Toasters are often relatively easy to fix. This Fix-It Guide on toaster repair tells how a toaster works, what often goes wrong, how to identify a toaster problem, and what parts and tools you will need to fix it. It then gives simple step-by-step instructions for how to service a toaster latch assembly, how to service a toaster solenoid, and how to recalibrate a toaster thermostat. This Fix-It Guide also refers to electrical receptacle repair, electrical cord repair, heating element repair, and switch repair for more information on how to fix a toaster.
How Does a Toaster Work?
A toaster is an electric heating appliance with a timer, carriage, and latch. Most pop-up toasters work in the same manner. A slice of bread or other appropriate food item is placed through a slot in the top of the toaster and into the carriage. A lever lowers the carriage to the bottom of the chassis where it latches in position, an internal switch turns on the heating elements, and a timer starts. Once the timer finishes its cycle, it turns off the elements and a solenoid releases the spring-loaded carriage that pops up the toast. A toaster oven works differently to do the same thing on a wider variety of foods.
What Can Go Wrong with a Toaster?
Toasters malfunction frequently for two major reasons. First, most toasters are built to be throwaway appliances. Second, malfunctions are frequently caused by particles of food that interfere with the operation of the toaster. Other problems with toasters include cords that malfunction, latch assemblies that are damaged or obstructed, or faulty elements and thermostats. Modern toasters use circuit boards within the controls that, if damaged, should be taken to an appliance repair center or tossed.
Bread drops particles as it toasts, collecting on the bottom of the toaster appliance. Depending on how often you use your toaster, it’s a good idea to clean out the crumb tray at least once a week. Some units slide out from the front while others require that you unlatch a cover underneath the unit–preferably over the trash can. Also take a moment to look inside for loose food trapped behind element wires where it can short out an element.
How Can I Identify a Toaster Problem?
- If the toaster doesn’t work at all, make sure power is on at the electrical receptacle and test the electrical cord.
- If the carriage lowers but doesn’t latch or latches stiffly, look inside for food debris that may be blocking the carriage. If the latch is damaged or obstructed, service the assembly (see below).
- If the bread toasts only on one side, check the heating element(s) for damage and replace as needed; or replace the toaster.
- If the carriage doesn’t pop up and the toast burns, check the thermostat calibration and correct any inaccurate calibration (see below).
- If the thermostat is faulty, replace the thermostat or the toaster. Check the solenoid switch and solenoid; if faulty, service (see below) or replace.
- If the toast is too light or too dark, check thermostat calibration and correct if necessary (see below).
Always unplug your toaster before cleaning or repairing it.
What Do I Need for Toaster Repair?
You can purchase some replacement parts at appliance service centers.
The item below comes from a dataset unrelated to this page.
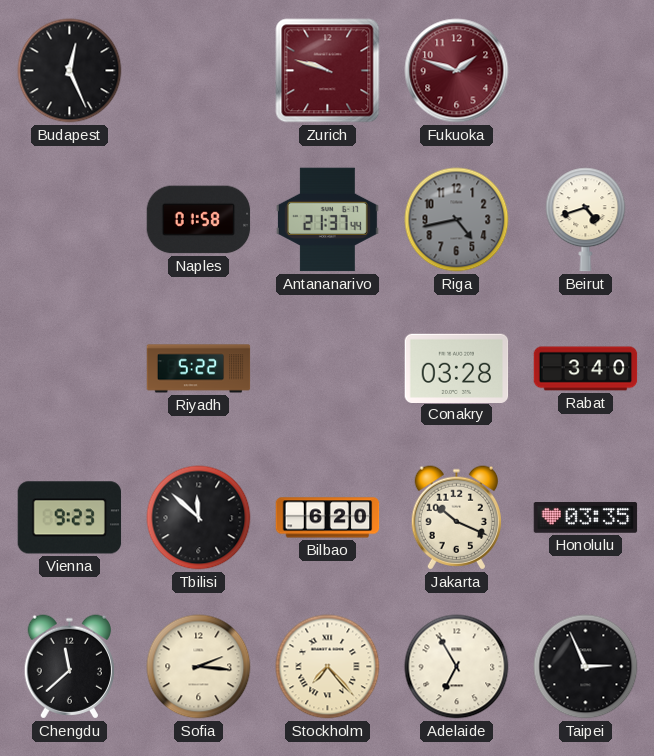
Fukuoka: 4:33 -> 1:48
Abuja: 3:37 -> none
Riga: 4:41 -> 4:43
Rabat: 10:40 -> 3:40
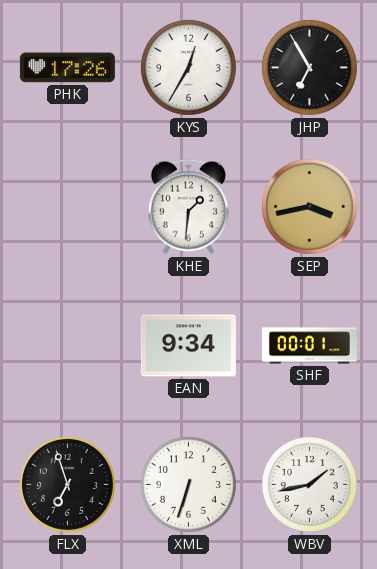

For others you may need to contact the toaster’s manufacturer. Here are the tools you’ll need:
- Canned air
- Appliance lubricant
- Continuity tester or multimeter
What Are the Steps to Toaster Repair?
Service a toaster latch assembly:
- Unplug the toaster from the electrical receptacle.
- Remove or open the crumb tray and empty it. Turn the toaster over above a trash container and carefully empty out any crumbs before continuing.
- Remove the toaster cover by removing levers, knobs, and fasteners (typically on the underside or underneath labels).
- Inspect the latch assembly for obvious damage or crumbs. Use canned air to clear debris from the latch assembly.
- Move the carriage lever up and down to check for smooth operation. If the carriage moves stiffly, sparingly apply an appliance lubricant on the latch rod.
- Verify operation of the latch to ensure that it works smoothly. If necessary, carefully bend the latch to make sure it catches properly.
- You also can inspect and test the heating element(s) while you have the toaster open.
Service a toaster solenoid:
- Remove the crumb tray cover to access the solenoid switch, typically located near the thermostat on the controller side of the toaster.
- Use a continuity tester or multimeter to test the solenoid switch. If faulty, remove and replace it.
- To replace the solenoid you may need to disassemble the toaster, as above. If the solenoid is installed with rivets, replace the chassis as a unit or the entire toaster.
Recalibrate a toaster thermostat:
- Disassemble the toaster, as above, to access the controls including the thermostat.
- Identify the calibration knob, screw, or nut. It may be obvious because it is an adjustment on the controller, or you may need to refer to the toaster’s owner’s manual. Typically, moving the knob toward the solenoid switch shortens the toasting cycle (if toast is too dark) and moving it away lengthens the cycle (if toast is too light).
- Reassemble the toaster, plug it in, and use a piece of bread to test the adjustment. If adjusting the thermostat doesn’t solve the problem, replace the thermostat or the toaster.
Need to replace your toaster? Consider spending a little more and keeping it longer. Higher-quality toasters often include a better chassis and parts that require fewer repairs. A quality toaster that is regularly maintained can last 10 or more years. A cheap unit may last only two or three years.